--- Supplied entries ---

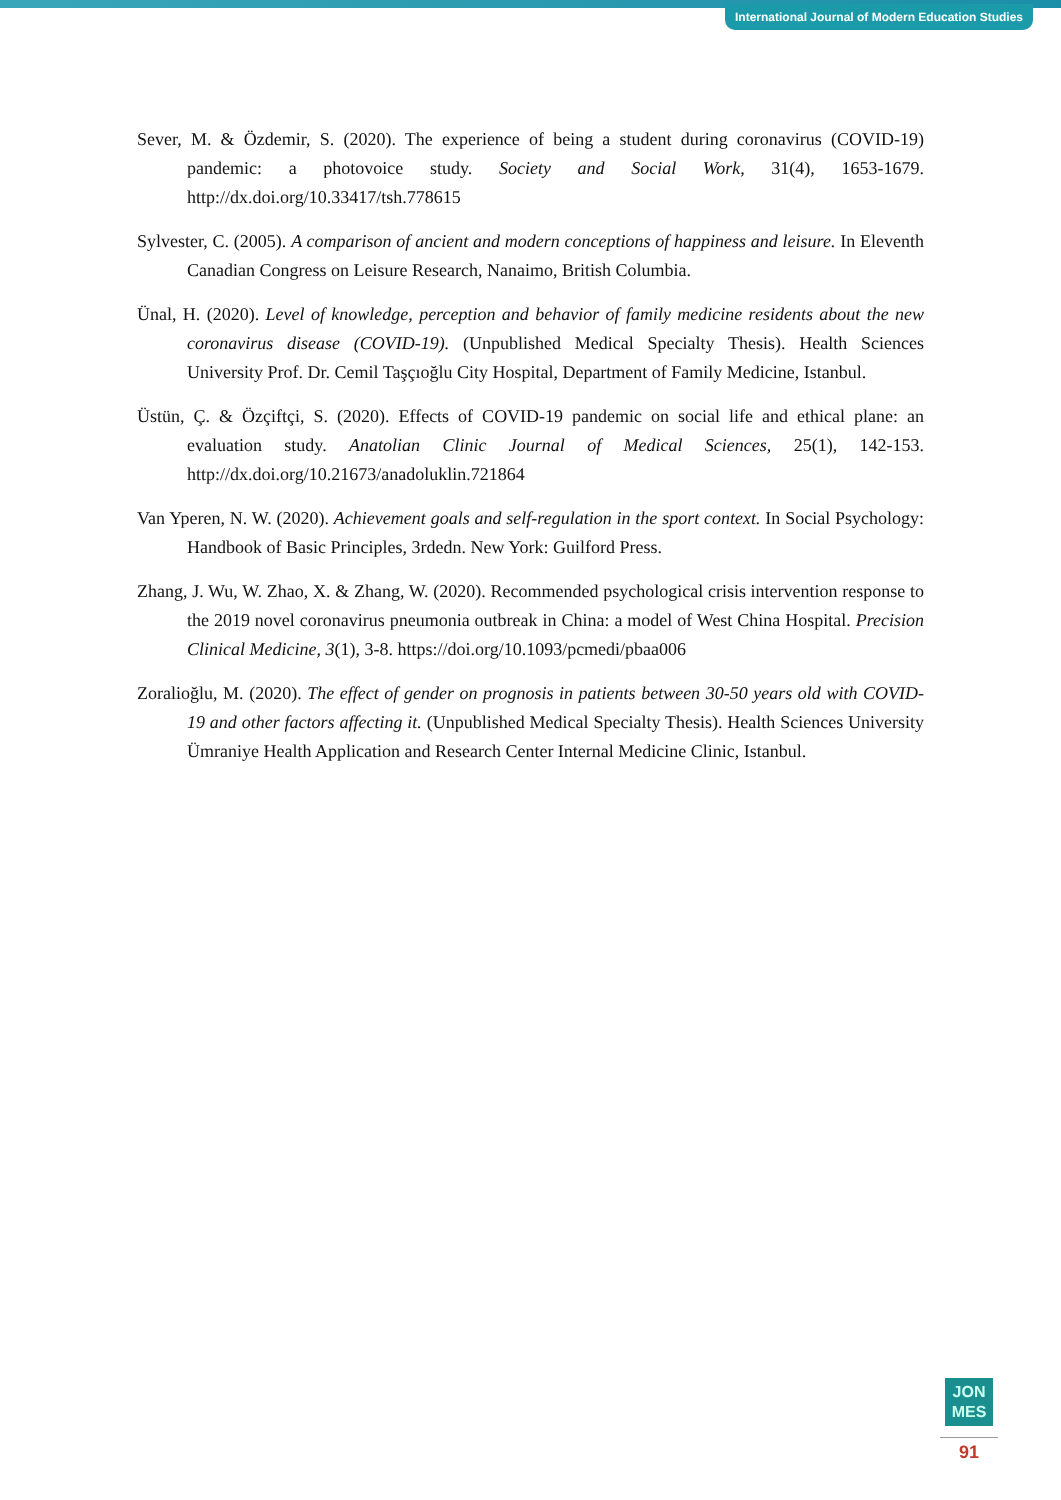International Journal of Modern Education Studies
Sever, M. & Özdemir, S. (2020). The experience of being a student during coronavirus (COVID-19) pandemic: a photovoice study. Society and Social Work, 31(4), 1653-1679. http://dx.doi.org/10.33417/tsh.778615
Sylvester, C. (2005). A comparison of ancient and modern conceptions of happiness and leisure. In Eleventh Canadian Congress on Leisure Research, Nanaimo, British Columbia.
Ünal, H. (2020). Level of knowledge, perception and behavior of family medicine residents about the new coronavirus disease (COVID-19). (Unpublished Medical Specialty Thesis). Health Sciences University Prof. Dr. Cemil Taşçıoğlu City Hospital, Department of Family Medicine, Istanbul.
Üstün, Ç. & Özçiftçi, S. (2020). Effects of COVID-19 pandemic on social life and ethical plane: an evaluation study. Anatolian Clinic Journal of Medical Sciences, 25(1), 142-153. http://dx.doi.org/10.21673/anadoluklin.721864
Van Yperen, N. W. (2020). Achievement goals and self-regulation in the sport context. In Social Psychology: Handbook of Basic Principles, 3rdedn. New York: Guilford Press.
Zhang, J. Wu, W. Zhao, X. & Zhang, W. (2020). Recommended psychological crisis intervention response to the 2019 novel coronavirus pneumonia outbreak in China: a model of West China Hospital. Precision Clinical Medicine, 3(1), 3-8. https://doi.org/10.1093/pcmedi/pbaa006
Zoralioğlu, M. (2020). The effect of gender on prognosis in patients between 30-50 years old with COVID-19 and other factors affecting it. (Unpublished Medical Specialty Thesis). Health Sciences University Ümraniye Health Application and Research Center Internal Medicine Clinic, Istanbul.
JON
MES
91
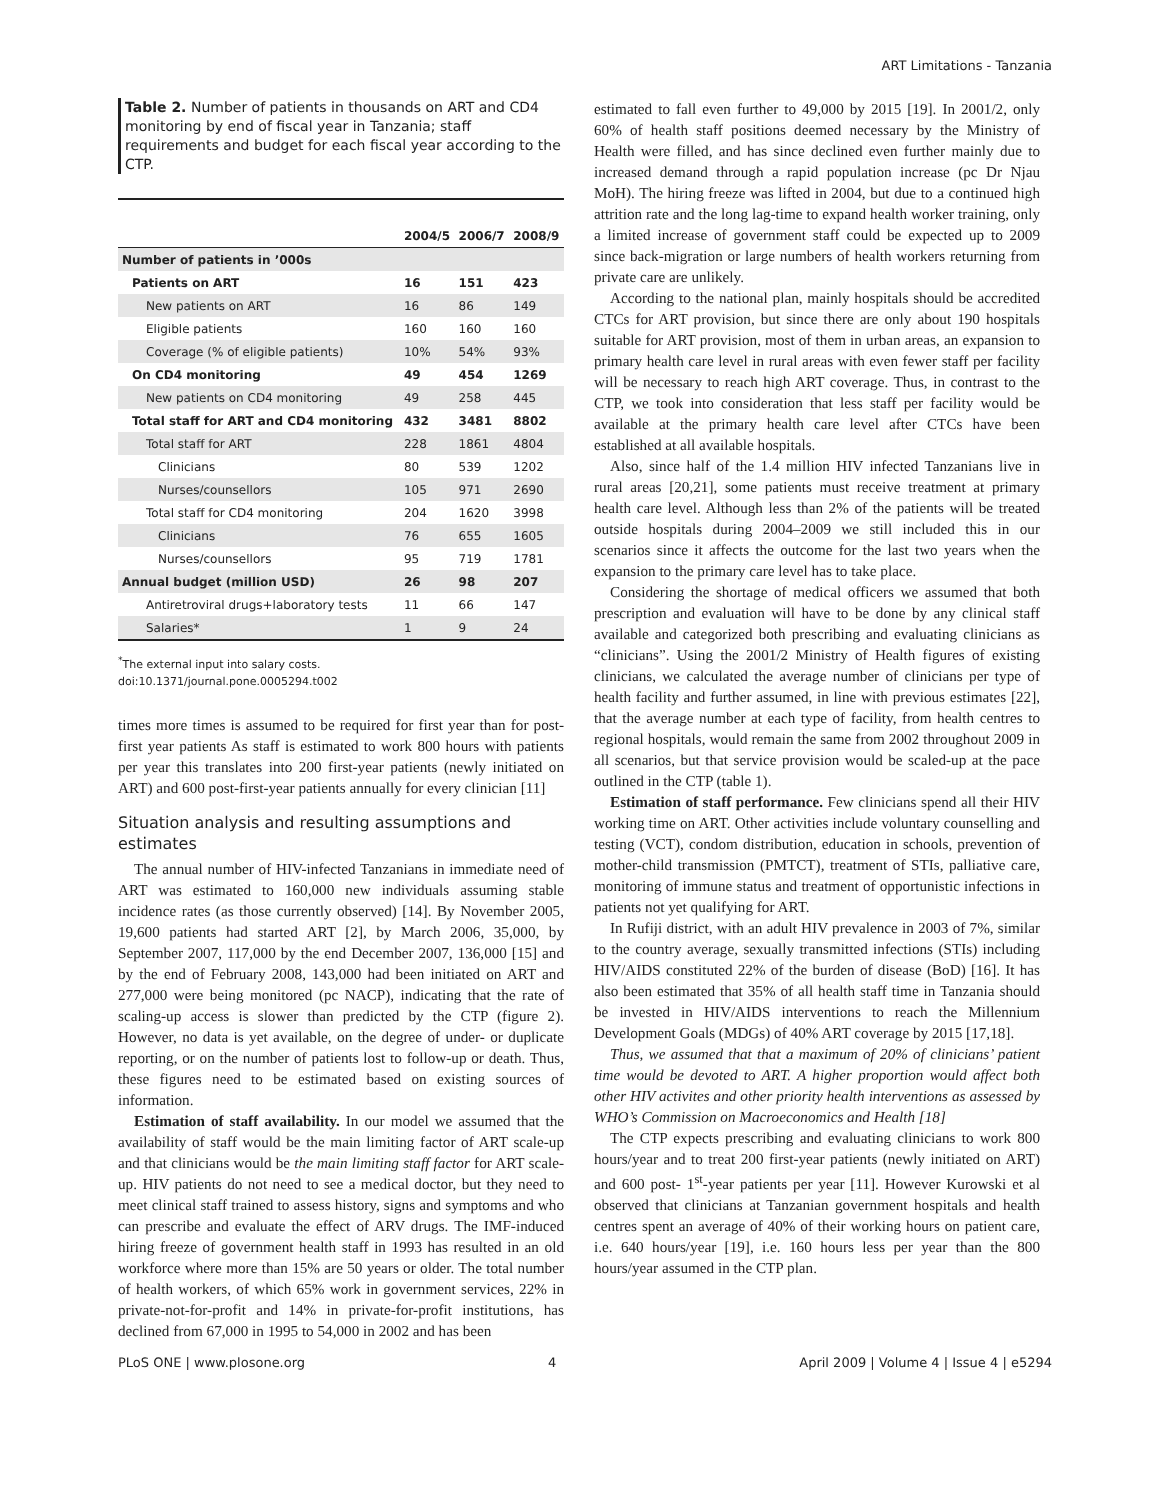ART Limitations - Tanzania
Table 2. Number of patients in thousands on ART and CD4 monitoring by end of fiscal year in Tanzania; staff requirements and budget for each fiscal year according to the CTP.
| | 2004/5 | 2006/7 | 2008/9 |
| --- | --- | --- | --- |
| Number of patients in ’000s | | | |
| Patients on ART | 16 | 151 | 423 |
| New patients on ART | 16 | 86 | 149 |
| Eligible patients | 160 | 160 | 160 |
| Coverage (% of eligible patients) | 10% | 54% | 93% |
| On CD4 monitoring | 49 | 454 | 1269 |
| New patients on CD4 monitoring | 49 | 258 | 445 |
| Total staff for ART and CD4 monitoring | 432 | 3481 | 8802 |
| Total staff for ART | 228 | 1861 | 4804 |
| Clinicians | 80 | 539 | 1202 |
| Nurses/counsellors | 105 | 971 | 2690 |
| Total staff for CD4 monitoring | 204 | 1620 | 3998 |
| Clinicians | 76 | 655 | 1605 |
| Nurses/counsellors | 95 | 719 | 1781 |
| Annual budget (million USD) | 26 | 98 | 207 |
| Antiretroviral drugs+laboratory tests | 11 | 66 | 147 |
| Salaries* | 1 | 9 | 24 |
<sup>*</sup> The external input into salary costs.
doi:10.1371/journal.pone.0005294.t002
times more times is assumed to be required for first year than for post-first year patients As staff is estimated to work 800 hours with patients per year this translates into 200 first-year patients (newly initiated on ART) and 600 post-first-year patients annually for every clinician [11]
Situation analysis and resulting assumptions and estimates
The annual number of HIV-infected Tanzanians in immediate need of ART was estimated to 160,000 new individuals assuming stable incidence rates (as those currently observed) [14]. By November 2005, 19,600 patients had started ART [2], by March 2006, 35,000, by September 2007, 117,000 by the end December 2007, 136,000 [15] and by the end of February 2008, 143,000 had been initiated on ART and 277,000 were being monitored (pc NACP), indicating that the rate of scaling-up access is slower than predicted by the CTP (figure 2). However, no data is yet available, on the degree of under- or duplicate reporting, or on the number of patients lost to follow-up or death. Thus, these figures need to be estimated based on existing sources of information.
Estimation of staff availability. In our model we assumed that the availability of staff would be the main limiting factor of ART scale-up and that clinicians would be the main limiting staff factor for ART scale-up. HIV patients do not need to see a medical doctor, but they need to meet clinical staff trained to assess history, signs and symptoms and who can prescribe and evaluate the effect of ARV drugs. The IMF-induced hiring freeze of government health staff in 1993 has resulted in an old workforce where more than 15% are 50 years or older. The total number of health workers, of which 65% work in government services, 22% in private-not-for-profit and 14% in private-for-profit institutions, has declined from 67,000 in 1995 to 54,000 in 2002 and has been
estimated to fall even further to 49,000 by 2015 [19]. In 2001/2, only 60% of health staff positions deemed necessary by the Ministry of Health were filled, and has since declined even further mainly due to increased demand through a rapid population increase (pc Dr Njau MoH). The hiring freeze was lifted in 2004, but due to a continued high attrition rate and the long lag-time to expand health worker training, only a limited increase of government staff could be expected up to 2009 since back-migration or large numbers of health workers returning from private care are unlikely.
According to the national plan, mainly hospitals should be accredited CTCs for ART provision, but since there are only about 190 hospitals suitable for ART provision, most of them in urban areas, an expansion to primary health care level in rural areas with even fewer staff per facility will be necessary to reach high ART coverage. Thus, in contrast to the CTP, we took into consideration that less staff per facility would be available at the primary health care level after CTCs have been established at all available hospitals.
Also, since half of the 1.4 million HIV infected Tanzanians live in rural areas [20,21], some patients must receive treatment at primary health care level. Although less than 2% of the patients will be treated outside hospitals during 2004–2009 we still included this in our scenarios since it affects the outcome for the last two years when the expansion to the primary care level has to take place.
Considering the shortage of medical officers we assumed that both prescription and evaluation will have to be done by any clinical staff available and categorized both prescribing and evaluating clinicians as “clinicians”. Using the 2001/2 Ministry of Health figures of existing clinicians, we calculated the average number of clinicians per type of health facility and further assumed, in line with previous estimates [22], that the average number at each type of facility, from health centres to regional hospitals, would remain the same from 2002 throughout 2009 in all scenarios, but that service provision would be scaled-up at the pace outlined in the CTP (table 1).
Estimation of staff performance. Few clinicians spend all their HIV working time on ART. Other activities include voluntary counselling and testing (VCT), condom distribution, education in schools, prevention of mother-child transmission (PMTCT), treatment of STIs, palliative care, monitoring of immune status and treatment of opportunistic infections in patients not yet qualifying for ART.
In Rufiji district, with an adult HIV prevalence in 2003 of 7%, similar to the country average, sexually transmitted infections (STIs) including HIV/AIDS constituted 22% of the burden of disease (BoD) [16]. It has also been estimated that 35% of all health staff time in Tanzania should be invested in HIV/AIDS interventions to reach the Millennium Development Goals (MDGs) of 40% ART coverage by 2015 [17,18].
Thus, we assumed that that a maximum of 20% of clinicians’ patient time would be devoted to ART. A higher proportion would affect both other HIV activites and other priority health interventions as assessed by WHO’s Commission on Macroeconomics and Health [18]
The CTP expects prescribing and evaluating clinicians to work 800 hours/year and to treat 200 first-year patients (newly initiated on ART) and 600 post- 1<sup>st</sup>-year patients per year [11]. However Kurowski et al observed that clinicians at Tanzanian government hospitals and health centres spent an average of 40% of their working hours on patient care, i.e. 640 hours/year [19], i.e. 160 hours less per year than the 800 hours/year assumed in the CTP plan.
PLoS ONE | www.plosone.org 4 April 2009 | Volume 4 | Issue 4 | e5294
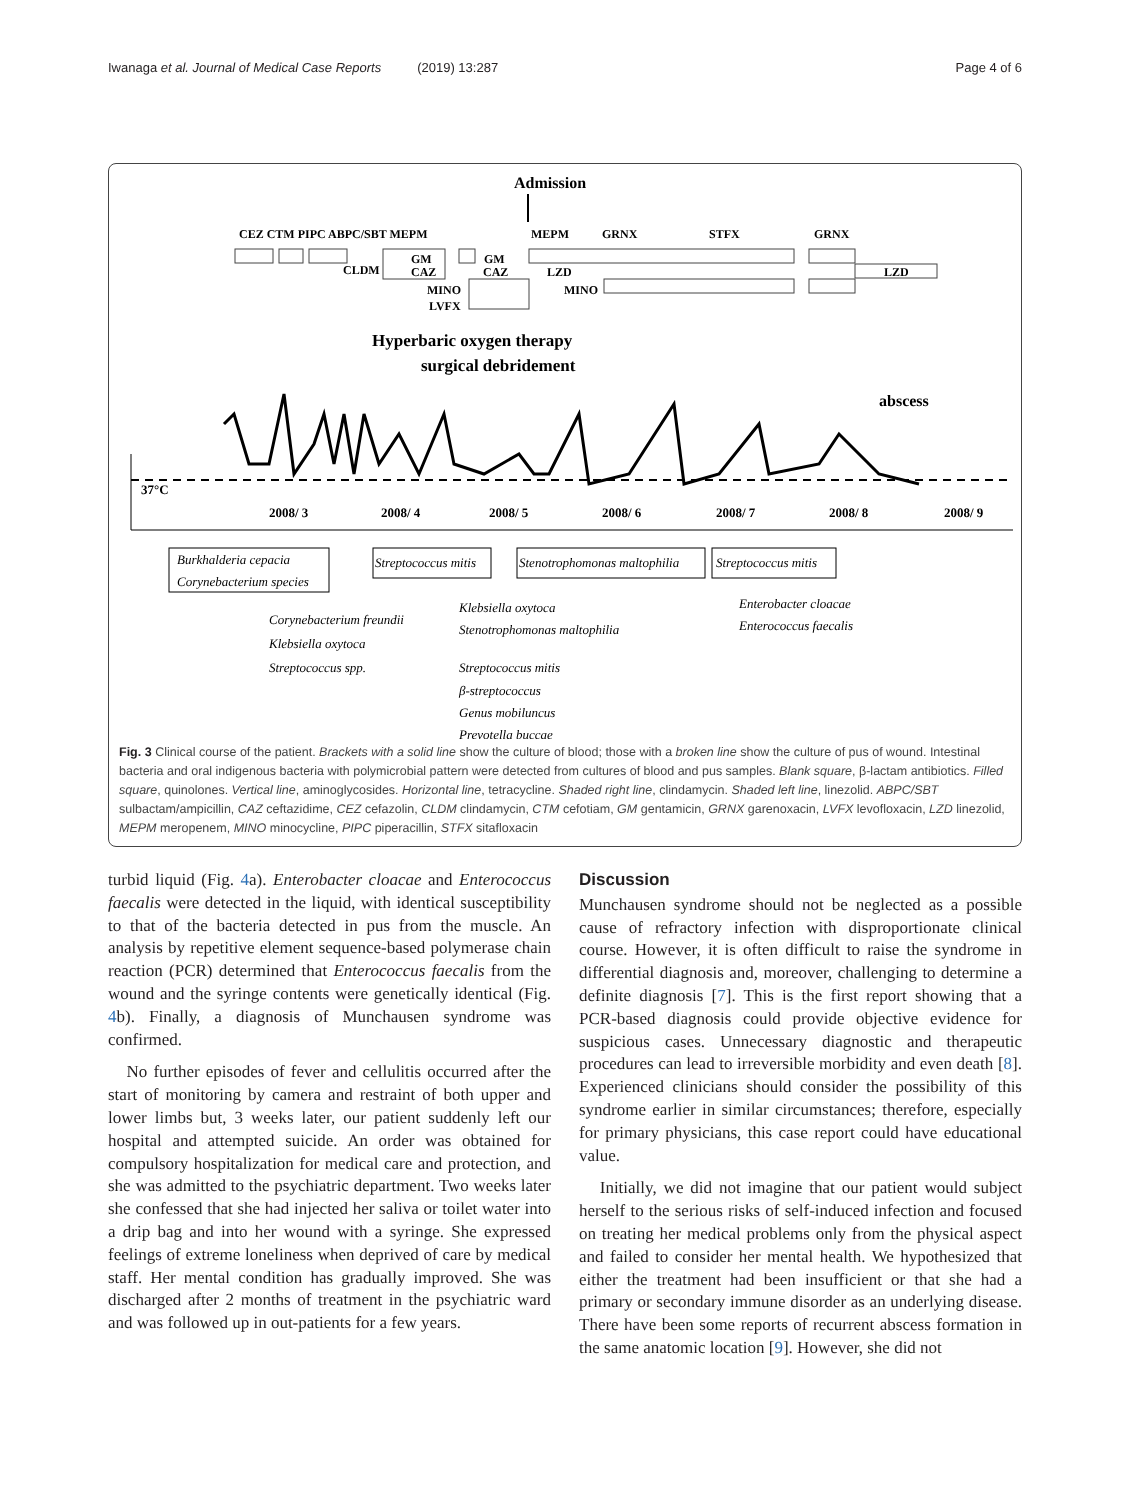Iwanaga et al. Journal of Medical Case Reports (2019) 13:287 Page 4 of 6
Admission
CEZ CTM PIPC ABPC/SBT MEPM
MEPM
GRNX
STFX
GRNX
CLDM
GM
CAZ
GM
CAZ
LZD
LZD
MINO
MINO
LVFX
Hyperbaric oxygen therapy
surgical debridement
abscess
37°C
2008/ 3
2008/ 4
2008/ 5
2008/ 6
2008/ 7
2008/ 8
2008/ 9
Burkhalderia cepacia
Corynebacterium species
Streptococcus mitis
Stenotrophomonas maltophilia
Streptococcus mitis
Corynebacterium freundii
Klebsiella oxytoca
Streptococcus spp.
Klebsiella oxytoca
Stenotrophomonas maltophilia
Enterobacter cloacae
Enterococcus faecalis
Streptococcus mitis
β-streptococcus
Genus mobiluncus
Prevotella buccae
Fig. 3 Clinical course of the patient. Brackets with a solid line show the culture of blood; those with a broken line show the culture of pus of wound. Intestinal bacteria and oral indigenous bacteria with polymicrobial pattern were detected from cultures of blood and pus samples. Blank square, β-lactam antibiotics. Filled square, quinolones. Vertical line, aminoglycosides. Horizontal line, tetracycline. Shaded right line, clindamycin. Shaded left line, linezolid. ABPC/SBT sulbactam/ampicillin, CAZ ceftazidime, CEZ cefazolin, CLDM clindamycin, CTM cefotiam, GM gentamicin, GRNX garenoxacin, LVFX levofloxacin, LZD linezolid, MEPM meropenem, MINO minocycline, PIPC piperacillin, STFX sitafloxacin
turbid liquid (Fig. 4a). Enterobacter cloacae and Enterococcus faecalis were detected in the liquid, with identical susceptibility to that of the bacteria detected in pus from the muscle. An analysis by repetitive element sequence-based polymerase chain reaction (PCR) determined that Enterococcus faecalis from the wound and the syringe contents were genetically identical (Fig. 4b). Finally, a diagnosis of Munchausen syndrome was confirmed.
No further episodes of fever and cellulitis occurred after the start of monitoring by camera and restraint of both upper and lower limbs but, 3 weeks later, our patient suddenly left our hospital and attempted suicide. An order was obtained for compulsory hospitalization for medical care and protection, and she was admitted to the psychiatric department. Two weeks later she confessed that she had injected her saliva or toilet water into a drip bag and into her wound with a syringe. She expressed feelings of extreme loneliness when deprived of care by medical staff. Her mental condition has gradually improved. She was discharged after 2 months of treatment in the psychiatric ward and was followed up in out-patients for a few years.
Discussion
Munchausen syndrome should not be neglected as a possible cause of refractory infection with disproportionate clinical course. However, it is often difficult to raise the syndrome in differential diagnosis and, moreover, challenging to determine a definite diagnosis [7]. This is the first report showing that a PCR-based diagnosis could provide objective evidence for suspicious cases. Unnecessary diagnostic and therapeutic procedures can lead to irreversible morbidity and even death [8]. Experienced clinicians should consider the possibility of this syndrome earlier in similar circumstances; therefore, especially for primary physicians, this case report could have educational value.
Initially, we did not imagine that our patient would subject herself to the serious risks of self-induced infection and focused on treating her medical problems only from the physical aspect and failed to consider her mental health. We hypothesized that either the treatment had been insufficient or that she had a primary or secondary immune disorder as an underlying disease. There have been some reports of recurrent abscess formation in the same anatomic location [9]. However, she did not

---

◆ The task
Find every line in the records that contains the word "Tanzanians"; copy those lines.

◆ Response box
The annual number of HIV-infected Tanzanians in immediate need of ART was estimated to 160,000 new individuals assuming stable incidence rates (as those currently observed) [14]. By November 2005, 19,600 patients had started ART [2], by March 2006, 35,000, by September 2007, 117,000 by the end December 2007, 136,000 [15] and by the end of February 2008, 143,000 had been initiated on ART and 277,000 were being monitored (pc NACP), indicating that the rate of scaling-up access is slower than predicted by the CTP (figure 2). However, no data is yet available, on the degree of under- or duplicate reporting, or on the number of patients lost to follow-up or death. Thus, these figures need to be estimated based on existing sources of information.
Also, since half of the 1.4 million HIV infected Tanzanians live in rural areas [20,21], some patients must receive treatment at primary health care level. Although less than 2% of the patients will be treated outside hospitals during 2004–2009 we still included this in our scenarios since it affects the outcome for the last two years when the expansion to the primary care level has to take place.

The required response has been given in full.